Como todos los Pincén, Angélica también sirvió en las estancias de la zona.
“Mi padre, Leopoldo Gelos, era peón rural cuando conoció, dentro de una estancia de los Zubía, a mi madre, cocinera y encargada de limpieza. Ahí nacimos sus 6 hijos. Después ellos consiguieron para puestero en la San Baldomero, cerca de Marilauquen”.
La estancia pertenecía a Celedonio Pereda, otro terrateniente que reunió 122.000 hectáreas en la llanura despejada de malones.
“Los domingos a la tarde sabíamos ir caminando con mis padres hasta el Puesto 60, ahí había dos médanos grandes. Con mis hermanos siempre hallábamos piedras de boleadoras. Gritábamos ‘¡mirá, de los indios, de los indios!’ y jugábamos a bochar”.
Se encoge de hombros al reparar qué lejos estaba de comprender la ironía de ser Pincén y peonar en las tierras por las que maloqueó su bisabuelo, el último gran cacique pampa, el estratega de temible inventiva, el gran adiestrador de pumas, que jamás firmó tratados con el Ejército hasta su derrota en 1878.

Ser Pincén
“En casa siempre hablaron bien de él, decían que había sido un hombre bueno y justo. Y que después de tanto guerrear terminó de peón juntando maíz… Pero muy pocas veces hablaban así. Alguna cosa nomás, no eran de hablar. No querían recordar. A veces, entre ellos nomás, volvían a hablar en lengua. Entonces una fue armando la historia de a puchitos. Y ahí quedó todo…”, dice como señalando un lugar donde se guarda un puñado de asuntos quietos.
“Es que hasta hace unos años no era sencillo llamarse Pincén. Si eras, más vale no recordarlo, no decirlo. Era vergüenza, era humillación. ¡Oh, si hay cosas para decir…!”, dice Angélica, sin embargo calla con un hermético “qué se podía hacer”.
“Vivimos acá pero no somos indios”, se acuerda que ha sido la muletilla de tanta gente, ventilando un prejuicio profundo acerca del origen del pueblo. De los obstáculos por componer una etnia arrinconada en nombre del “progreso”; del peso cultural que ejerció el “crisol” inmigratorio que terminó fraguando la vida en toda la campaña bonaerense; de cuánto hizo el Estado oligárquico para alimentar prejuicios, odios y desencuentros entre indios, criollos y gringos, Angélica –sin expresarlo así– siente que se fue dando cuenta de a poco.
“Al hacerme mayorcita, empecé a oír que algunas personas decían por lo bajo, como una cosa mala: ‘esos son descendientes, son descendientes…’ Así que todos nos quedamos ahí, ¿no?”
Y Angélica quiere decir quietos, callados. Resistiendo en la intimidad aquel sino de la sangre. Sin hacer ruido, como pidiendo permiso para estar en el pueblo.

20 años en una estancia
Sus recuerdos vuelven al latifundio de los Pereda. “Los primeros hermanos nos quedamos casi sin colegio, los menores fueron un poco más. Después mis padres se vinieron a la ciudad, pero yo quedé. Tenía 15 cuando empecé de niñera…, después para atender la limpieza y así…, veinte años”. Repitiendo la historia de sus padres, se casó con un rural y siguió la vida allí “hasta que hubo un cambio de firma.
“Cuando vinimos a la ciudad, compramos un terreno, alzamos una casita y seguimos trabajando: él de peón y yo doméstica…, hace muy poco que dejé”.

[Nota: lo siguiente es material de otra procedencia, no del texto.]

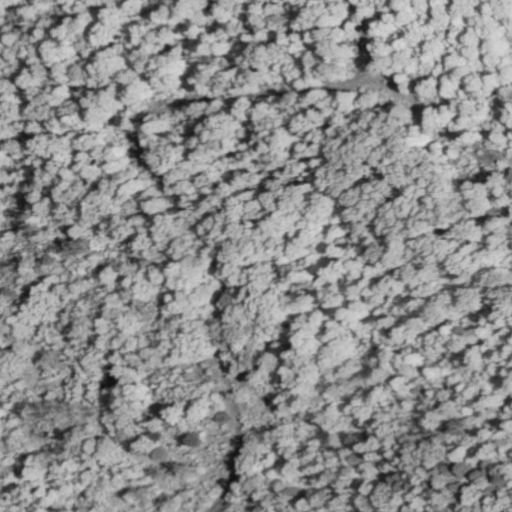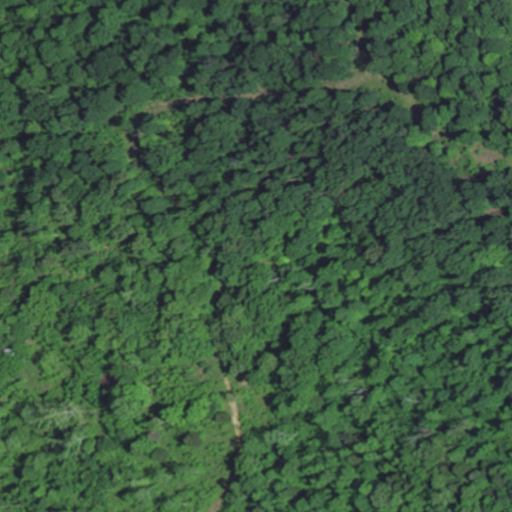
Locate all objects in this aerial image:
road: (2, 405)
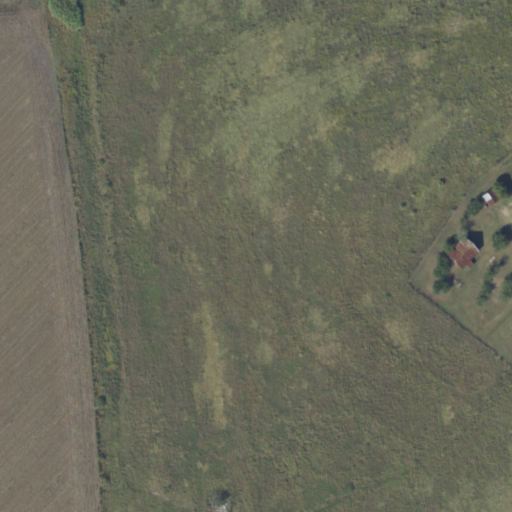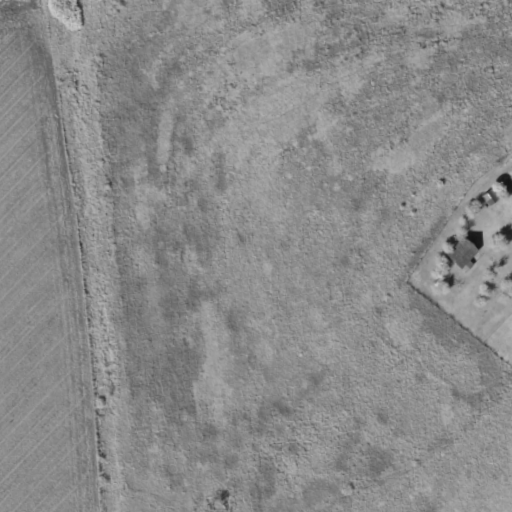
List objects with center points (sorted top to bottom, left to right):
building: (492, 198)
building: (475, 213)
building: (463, 256)
building: (495, 288)
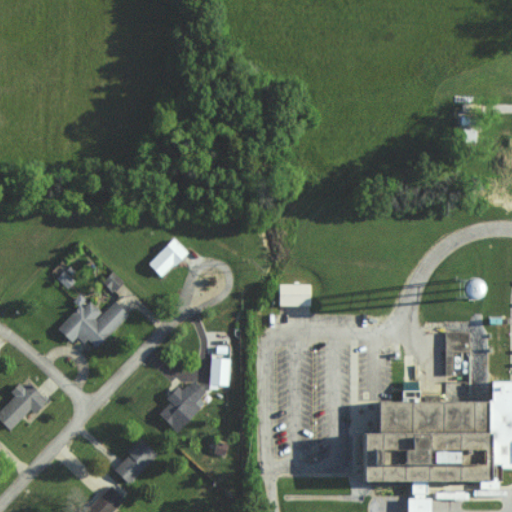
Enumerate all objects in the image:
building: (165, 256)
building: (448, 279)
water tower: (463, 289)
building: (292, 293)
building: (294, 295)
parking lot: (319, 320)
building: (90, 322)
road: (326, 330)
parking lot: (511, 330)
road: (144, 348)
road: (376, 362)
road: (44, 366)
parking lot: (374, 369)
building: (218, 370)
road: (295, 399)
parking lot: (309, 402)
building: (18, 403)
building: (181, 403)
road: (333, 430)
building: (442, 436)
building: (435, 439)
building: (133, 460)
parking lot: (447, 500)
building: (104, 501)
parking lot: (388, 502)
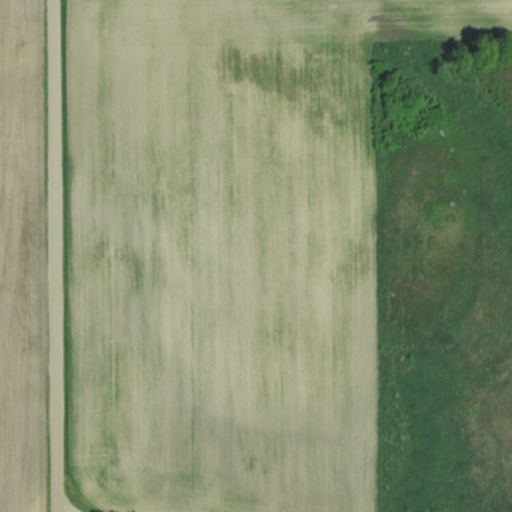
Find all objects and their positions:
road: (60, 255)
road: (61, 511)
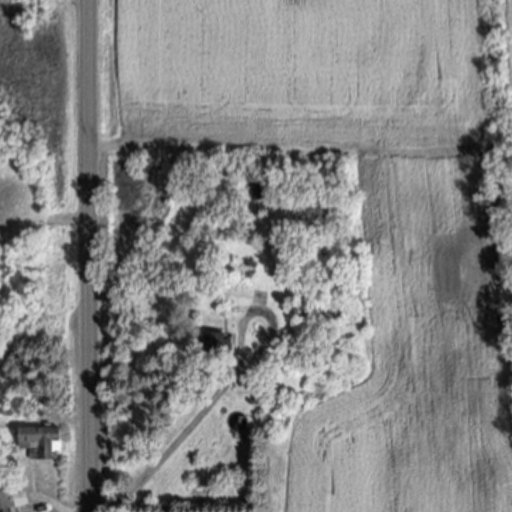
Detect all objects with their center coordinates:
road: (86, 256)
building: (215, 345)
building: (255, 391)
building: (45, 441)
road: (150, 473)
building: (14, 499)
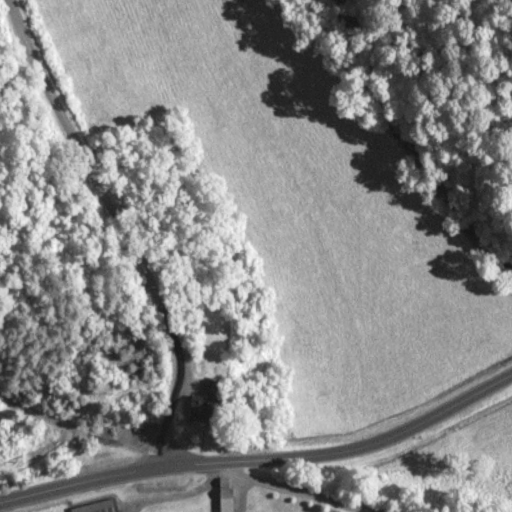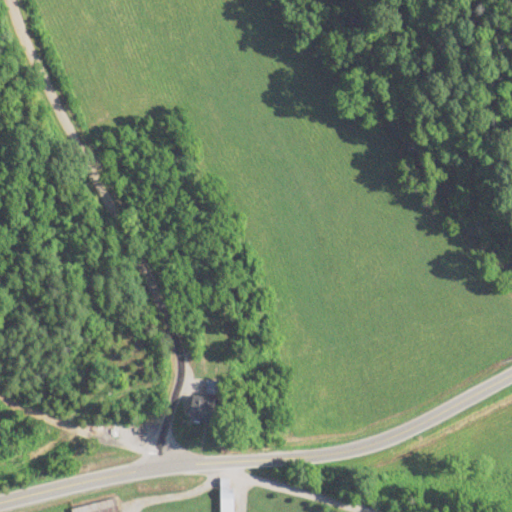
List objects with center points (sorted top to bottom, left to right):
river: (416, 142)
road: (139, 230)
building: (201, 412)
road: (262, 461)
road: (281, 491)
building: (226, 501)
building: (98, 506)
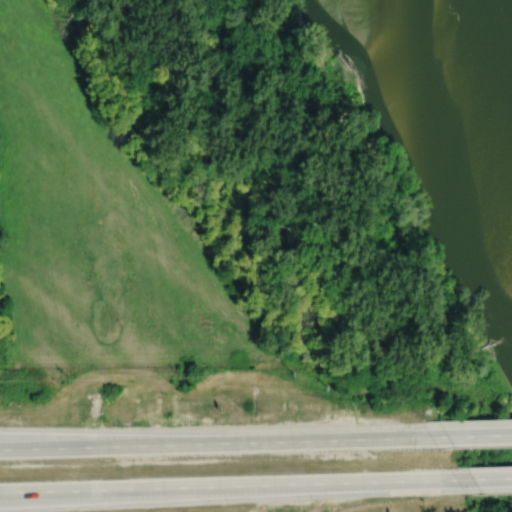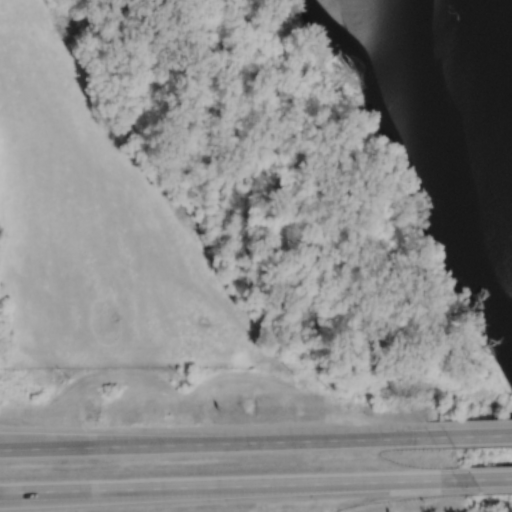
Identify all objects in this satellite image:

“Hubo un tiempo que nadie defendía nada”
Viuda, ahora vive con su única hija y un nieto de 10 años, en una casa acogedora de un barrio prolijo y arbolado que –aclara– antes “era todo arena y médanos”. Sonríe cuando revela que la calle se llama Coronel Hilario Lagos, el militar que nunca pudo con Pincén, por lo que el Ejército destinó al general Conrado Villegas, hoy considerado fundador y prócer del pueblo.
Acepta con pesar esa nomenclatura y todos los honores que aún tributan a las “Campañas del Desierto”; cuando se obvia el exterminio y se dice que fue una epopeya amarga “pero inexcusable hacia el futuro”.
Angélica no está convencida de esa visión. “Lo que yo llevo adentro es dolor por la injusticia que cometieron. Matar de esa forma, por qué”, repite. Y evoca a su tía Martina, “la mayor y la única de las nietas que tenía recuerdos de Pincén. Era una niña cuando los apresaron. Había visto demasiadas crueldades. Y nunca pudo controlar su enojo. Aún anciana, tenía días que bramaba contra los huincas, deseaba degollarlos; había que cruzar de vereda cuando se sentaba junto con sus perritos en la puerta de casa, a pelear con los malos recuerdos”.
Aquella tía, dice, acabó sus días de india resabiada sólo convertida en un “personaje del pueblo”.
“Hubo un tiempo en el que nadie defendía nada. Antes, acá, era todo Villegas, todo Villegas… Ahora se habla distinto. Hay otra posición y uno se siente un poco más reconocido”, se consuela sin dejar de advertir que el símbolo del pueblo todavía es un mangrullo y que a pocos pasos de donde hacen el nguillatún está el museo donde “la historia se cuenta de un sólo lado, aunque digan lo contrario”.

“Acá nunca dieron tierra”
También sabe Angélica que en la provincia de Buenos Aires hay una cuestión que casi nadie quiere mentar. Tan contundente fue la regla, y con tanta fuerza defendida desde el comienzo mismo de la historia institucional, que la propiedad de la tierra ahora parece ser un asunto que vino del más allá. Intocado y para siempre.
“Acá se anduvo, sí, para conseguir tierras, pero ni un pedazo dieron. Un intendente prometió tierras fiscales, pero en comodato, no en propiedad. Y a los dos años había que entregarlas. Nos entusiasmamos. Entonces había muchos jóvenes, familias que tenían muchos chicos y había un plan para enseñarles a trabajar la tierra, y el proyecto era cooperativo, con ayuda del Estado. Pero se desarmó cuando fuimos a ver la tierra. Era un cañadón que no se podía trabajar. Me crié en el campo, uno ha sido pobre pero ha sabido de la tierra. Allí, lo único que se podía criar eran patos. Después llovió y hasta anduvieron ahí pescando; entonces todo quedó en el olvido. Me dijeron que existen más lotes municipales con tierra buena, pero esos se arriendan para sembrar maíz, soja…, no son para nosotros, el cañadón nomás nos prestaban…”
Angélica se arrima al rescoldo. Sus ojos negros, casi hundidos, repiten la mirada que muestran los daguerrotipos del cacique. El viento comienza un juego con las brasas y alza remolinos de cenizas. Se pierden rápido en la anchura del parque, igual que la vocinglería del nguillatún. A distancia, para los desprevenidos, lucen anacrónicos. Un alboroto de ponchos. Un ruego. Poca cosa. Sin embargo son pampas desentumeciendo razones en la llanura desde hace un siglo tan “prolijamente” cuadriculada. Desbordante de soja.